• [Work task 1] List every number written in numerals in the football column, in the order they appear.
• [Work task 2]
Answer these from the football column:
(a) How many fans went to Manuka Oval last Sunday?
(b) What has Daniel Wells grown in the past month?
(c) Which award is Daniel Wells one of the early favorites for?

• [Passage provided]
[Start of Attachment]

Round
18, 2005
Last
year after the game known as “The Abomination” in Round
16 2004, footballinvective.com gravely declared to the world the death
of the fabled Shinboner Spirit. But like the famous “Ashes” editorial
in The Times announcing the death of English cricket, it appears we spoke too
soon. Few of the 10,000 fans who ventured to Manuka Oval in the nation’s
capital last Sunday could have expected that they would see the magnificent
resurrection of the Shinboner Spirit, as the Roos came from nowhere to down
the reigning champs, and finally return Chocko to the realm of mere mortals.
To mark the occasion, footballinvective.com this week publishes a special
tribute to the re-birth
of the Shinboner Spirit.
Young
Roo Daniel Wells has been talked up all year by footballinvective.com and is
one of the early favourites for the Bosustow
Medal for Cult Figure of the Year. He certainly hasn’t done his chances
any harm in the past month by growing an afro. Like those new rules at the
tribunal which enable it to offer a reduced sentence to players who plead
guilty, footballinvective.com hereby makes the following offer to young Wellsy:
if he can grow the afro sufficiently to resemble Samuel L Jackson in Pulp
Fiction by Grand Final day then we will award him the Medal on that basis
alone.

[End of Attachment]

• [Data section]
[Start of Attachment]

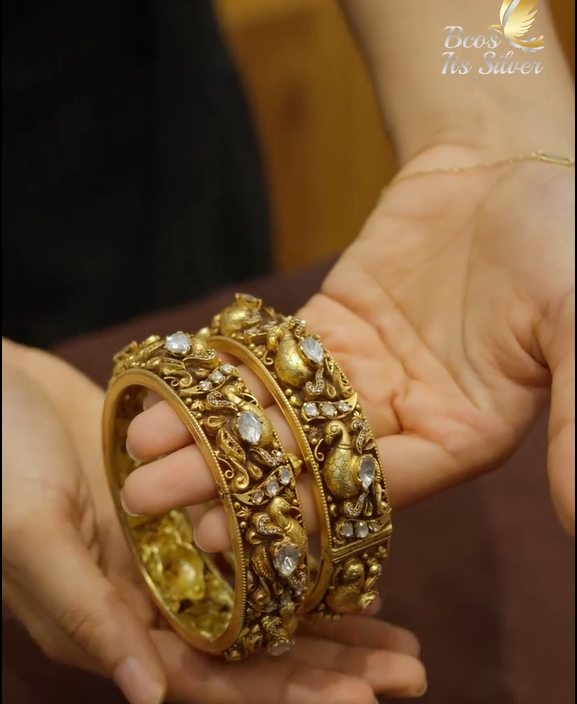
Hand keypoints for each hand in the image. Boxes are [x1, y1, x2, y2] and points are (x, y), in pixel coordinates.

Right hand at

[End of Attachment]

• [Task solution 1] 18, 2005, 16, 2004, 10,000

• [Task solution 2]
(a) 10,000
(b) An afro
(c) The Bosustow Medal for Cult Figure of the Year